> _PROMPT_
The answer must be an exact restatement of all the data.

══════════════════════════════

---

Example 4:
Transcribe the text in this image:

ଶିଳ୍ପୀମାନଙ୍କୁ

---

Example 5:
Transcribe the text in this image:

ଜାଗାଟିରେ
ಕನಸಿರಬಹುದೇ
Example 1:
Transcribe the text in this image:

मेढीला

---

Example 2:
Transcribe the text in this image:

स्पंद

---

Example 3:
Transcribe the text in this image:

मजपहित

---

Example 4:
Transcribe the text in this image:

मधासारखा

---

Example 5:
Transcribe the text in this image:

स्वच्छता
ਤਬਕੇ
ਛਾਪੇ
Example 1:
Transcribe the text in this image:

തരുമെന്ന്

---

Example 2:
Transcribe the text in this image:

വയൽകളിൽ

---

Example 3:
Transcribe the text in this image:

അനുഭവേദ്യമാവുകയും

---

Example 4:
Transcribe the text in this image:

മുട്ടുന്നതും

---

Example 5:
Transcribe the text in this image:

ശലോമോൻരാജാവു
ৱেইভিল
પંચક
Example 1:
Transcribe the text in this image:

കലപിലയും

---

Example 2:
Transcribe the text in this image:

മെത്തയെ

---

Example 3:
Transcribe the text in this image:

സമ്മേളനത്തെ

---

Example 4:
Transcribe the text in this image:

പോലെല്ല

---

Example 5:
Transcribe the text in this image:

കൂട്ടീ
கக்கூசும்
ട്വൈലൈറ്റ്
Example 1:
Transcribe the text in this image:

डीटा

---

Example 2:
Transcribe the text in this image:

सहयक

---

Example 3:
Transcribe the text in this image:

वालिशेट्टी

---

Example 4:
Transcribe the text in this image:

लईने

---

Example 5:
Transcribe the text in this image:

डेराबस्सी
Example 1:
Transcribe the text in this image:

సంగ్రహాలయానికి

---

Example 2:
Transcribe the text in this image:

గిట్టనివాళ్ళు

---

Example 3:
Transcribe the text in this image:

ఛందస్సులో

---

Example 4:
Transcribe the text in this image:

══════════════════════════════

> _EXERCISE SOLUTION_
---

Example 4:
Transcribe the text in this image:

ଶିଳ୍ପୀମାନଙ୍କୁ

---

Example 5:
Transcribe the text in this image:

ଜାଗାଟିରେ
ಕನಸಿರಬಹುದೇ
Example 1:
Transcribe the text in this image:

मेढीला

---

Example 2:
Transcribe the text in this image:

स्पंद

---

Example 3:
Transcribe the text in this image:

मजपहित

---

Example 4:
Transcribe the text in this image:

मधासारखा

---

Example 5:
Transcribe the text in this image:

स्वच्छता
ਤਬਕੇ
ਛਾਪੇ
Example 1:
Transcribe the text in this image:

തരുമെന്ന്

---

Example 2:
Transcribe the text in this image:

വയൽകളിൽ

---

Example 3:
Transcribe the text in this image:

അനുഭവേദ്യമാവുകയും

---

Example 4:
Transcribe the text in this image:

മുട്ടുന്നതും

---

Example 5:
Transcribe the text in this image:

ശലോമോൻരാജാവു
ৱেইভিল
પંચક
Example 1:
Transcribe the text in this image:

കലപിലയും

---

Example 2:
Transcribe the text in this image:

മെത്തയെ

---

Example 3:
Transcribe the text in this image:

സമ്മേളനത്തെ

---

Example 4:
Transcribe the text in this image:

പോലെല്ല

---

Example 5:
Transcribe the text in this image:

കൂട്ടീ
கக்கூசும்
ട്വൈലൈറ്റ്
Example 1:
Transcribe the text in this image:

डीटा

---

Example 2:
Transcribe the text in this image:

सहयक

---

Example 3:
Transcribe the text in this image:

वालिशेट्टी

---

Example 4:
Transcribe the text in this image:

लईने

---

Example 5:
Transcribe the text in this image:

डेराबस्सी
Example 1:
Transcribe the text in this image:

సంగ్రహాలయానికి

---

Example 2:
Transcribe the text in this image:

గిట్టనివాళ్ళు

---

Example 3:
Transcribe the text in this image:

ఛందస్సులో

---

Example 4:
Transcribe the text in this image:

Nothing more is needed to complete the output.